«Le ton est assez dur» avec les États-Unis, croit le premier ministre Mark Carney, qui fait valoir que les négociations commerciales sont «constructives» sur plusieurs points.
Le 19 août, date à laquelle le président américain Donald Trump entend frapper le Canada de nouveaux droits de douane, approche à grands pas.
«On a du temps. On a des vraies négociations, des négociations constructives sur plusieurs enjeux», a dit mercredi M. Carney au cours d’un point de presse à Toronto.
Le premier ministre était questionné sur la nécessité ou non de changer de stratégie, voire de durcir le ton face à l’administration Trump.
M. Carney a laissé entendre que le moment n’est pas propice pour adopter un tel changement. Il a souligné que le ministre responsable des relations commerciales avec les États-Unis, Dominic LeBlanc, est à Washington en compagnie de la négociatrice en chef du Canada, Janice Charette, pour une série de rencontres visant à faire progresser les pourparlers.
Tous deux s’étaient aussi rendus à Washington la semaine dernière. Ils avaient notamment rencontré le représentant américain au commerce, Jamieson Greer.

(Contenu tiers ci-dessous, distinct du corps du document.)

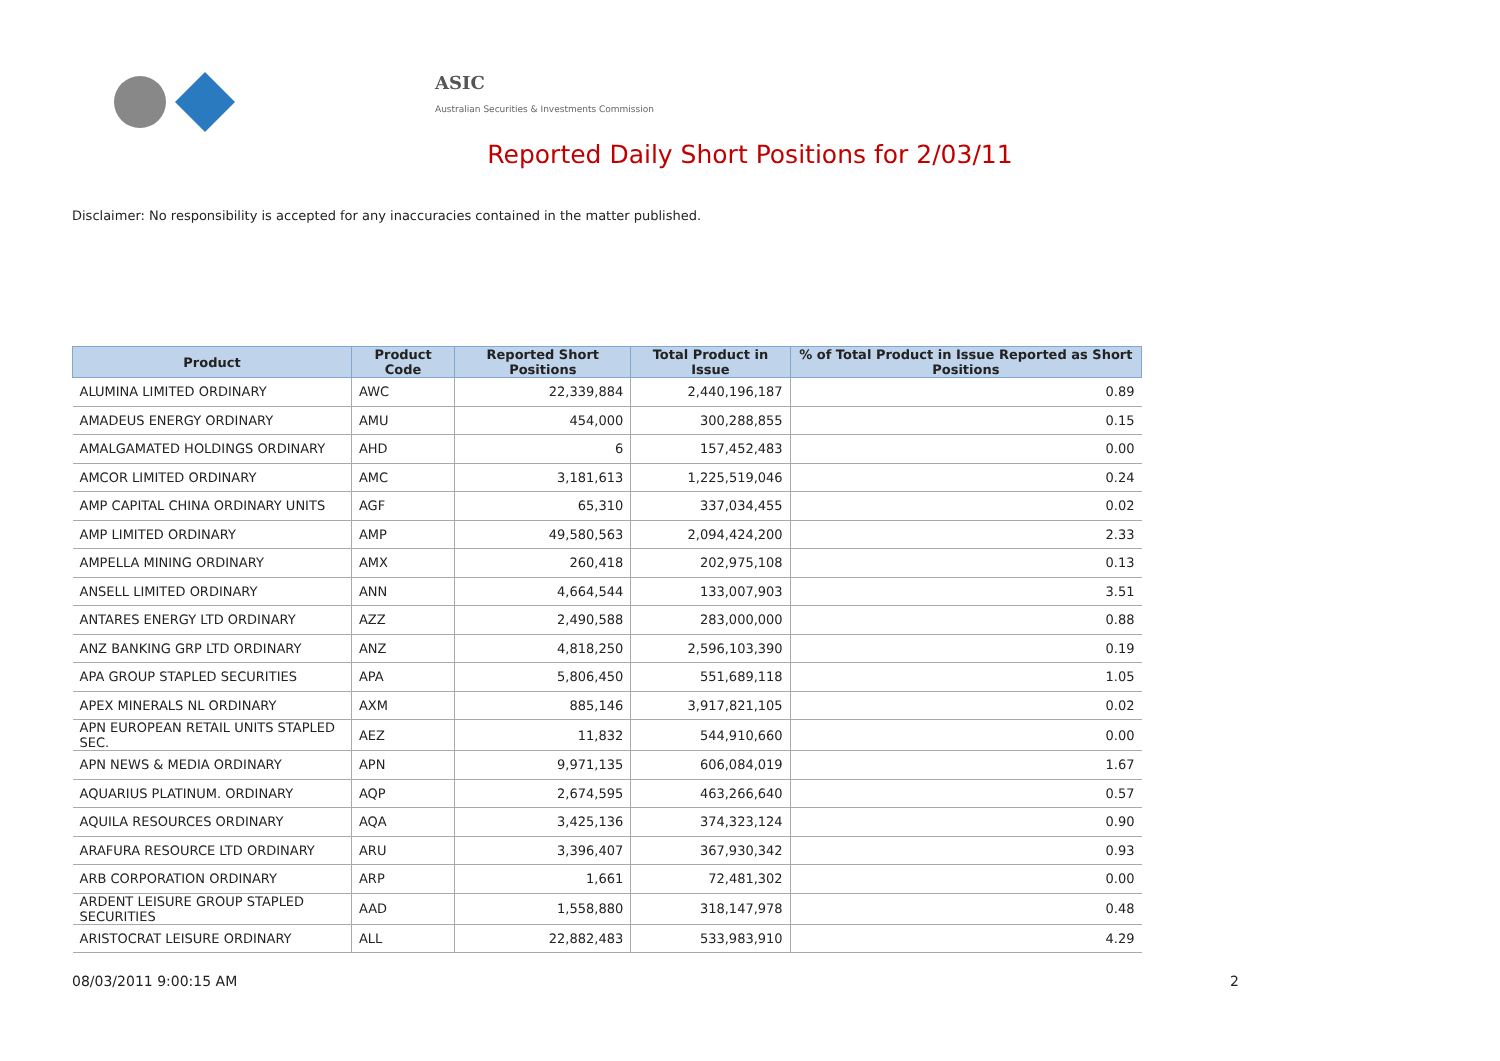ASIC
Australian Securities & Investments Commission
Reported Daily Short Positions for 2/03/11
Disclaimer: No responsibility is accepted for any inaccuracies contained in the matter published.
| Product | Product Code | Reported Short Positions | Total Product in Issue | % of Total Product in Issue Reported as Short Positions |
| --- | --- | --- | --- | --- |
| ALUMINA LIMITED ORDINARY | AWC | 22,339,884 | 2,440,196,187 | 0.89 |
| AMADEUS ENERGY ORDINARY | AMU | 454,000 | 300,288,855 | 0.15 |
| AMALGAMATED HOLDINGS ORDINARY | AHD | 6 | 157,452,483 | 0.00 |
| AMCOR LIMITED ORDINARY | AMC | 3,181,613 | 1,225,519,046 | 0.24 |
| AMP CAPITAL CHINA ORDINARY UNITS | AGF | 65,310 | 337,034,455 | 0.02 |
| AMP LIMITED ORDINARY | AMP | 49,580,563 | 2,094,424,200 | 2.33 |
| AMPELLA MINING ORDINARY | AMX | 260,418 | 202,975,108 | 0.13 |
| ANSELL LIMITED ORDINARY | ANN | 4,664,544 | 133,007,903 | 3.51 |
| ANTARES ENERGY LTD ORDINARY | AZZ | 2,490,588 | 283,000,000 | 0.88 |
| ANZ BANKING GRP LTD ORDINARY | ANZ | 4,818,250 | 2,596,103,390 | 0.19 |
| APA GROUP STAPLED SECURITIES | APA | 5,806,450 | 551,689,118 | 1.05 |
| APEX MINERALS NL ORDINARY | AXM | 885,146 | 3,917,821,105 | 0.02 |
| APN EUROPEAN RETAIL UNITS STAPLED SEC. | AEZ | 11,832 | 544,910,660 | 0.00 |
| APN NEWS & MEDIA ORDINARY | APN | 9,971,135 | 606,084,019 | 1.67 |
| AQUARIUS PLATINUM. ORDINARY | AQP | 2,674,595 | 463,266,640 | 0.57 |
| AQUILA RESOURCES ORDINARY | AQA | 3,425,136 | 374,323,124 | 0.90 |
| ARAFURA RESOURCE LTD ORDINARY | ARU | 3,396,407 | 367,930,342 | 0.93 |
| ARB CORPORATION ORDINARY | ARP | 1,661 | 72,481,302 | 0.00 |
| ARDENT LEISURE GROUP STAPLED SECURITIES | AAD | 1,558,880 | 318,147,978 | 0.48 |
| ARISTOCRAT LEISURE ORDINARY | ALL | 22,882,483 | 533,983,910 | 4.29 |
08/03/2011 9:00:15 AM 2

«J’ai des conversations avec les Américains moi-même, a ajouté M. Carney. Mais c’est une négociation et ce n’est pas le moment de changer.»
Les nouveaux droits de douane que M. Trump menace d’imposer aux importations canadiennes s’élèvent à 50 % et visent toute une gamme de produits. Cette fois-ci, il n’y a pas d’exemption pour les marchandises conformes à l’entente de libre-échange connue comme étant l’ACEUM.
La Maison-Blanche a présenté sa nouvelle salve tarifaire comme une riposte aux interdictions provinciales sur l’alcool, au système canadien de gestion de l’offre laitière et à certains quotas automobiles.
Dans la foulée, M. Carney avait promis que les négociations commerciales avec les États-Unis allaient s’intensifier.
La guerre tarifaire déclenchée par le président américain dure depuis plus d’un an.
Au début juillet, Washington a annoncé qu’il refusait de renouveler l’ACEUM dans sa forme actuelle pour les 16 prochaines années, comme le souhaitaient le Canada et le Mexique. Cette décision américaine a déclenché un processus de révision annuelle qui n’a jamais eu lieu auparavant.
La révision annuelle est une route pavée d’inconnues, avait évoqué M. LeBlanc le mois dernier, au cours d’une entrevue avec La Presse Canadienne.
«Nous avons suggéré d’amener une structure ou une rigueur à cette révision que les Américains ont amenée», avait dit le ministre.
Le réexamen annuel est renouvelable, et ce, jusqu’à dix ans, période à l’issue de laquelle l’ACEUM expirerait si aucune voie de passage n’était trouvée pour prolonger l’entente au-delà de son échéance de 2036.
Le Canada espère alléger, au terme de négociations bilatérales avec les États-Unis, les droits de douane sectoriels visant notamment l’acier et l’aluminium.
Le «Globe and Mail» a rapporté qu’une avenue envisagée est que le Canada mette en place des quotas d’exportation d’acier et d’aluminium afin d’amoindrir les droits de douane visant ces secteurs. Ces informations, émanant de sources anonymes, n’ont pas été confirmées par La Presse Canadienne.
Mercredi, M. Carney n’a pas voulu s’avancer sur le scénario des quotas. «Ce n’est pas le moment de déclencher les options, mais on a des options», a-t-il soutenu.
Le bureau de M. LeBlanc a fait savoir que le ministre a rencontré le président et directeur général de l’Association des manufacturiers aux États-Unis, Jay Timmons, ainsi que les sénateurs républicains Kevin Cramer et Bill Hagerty.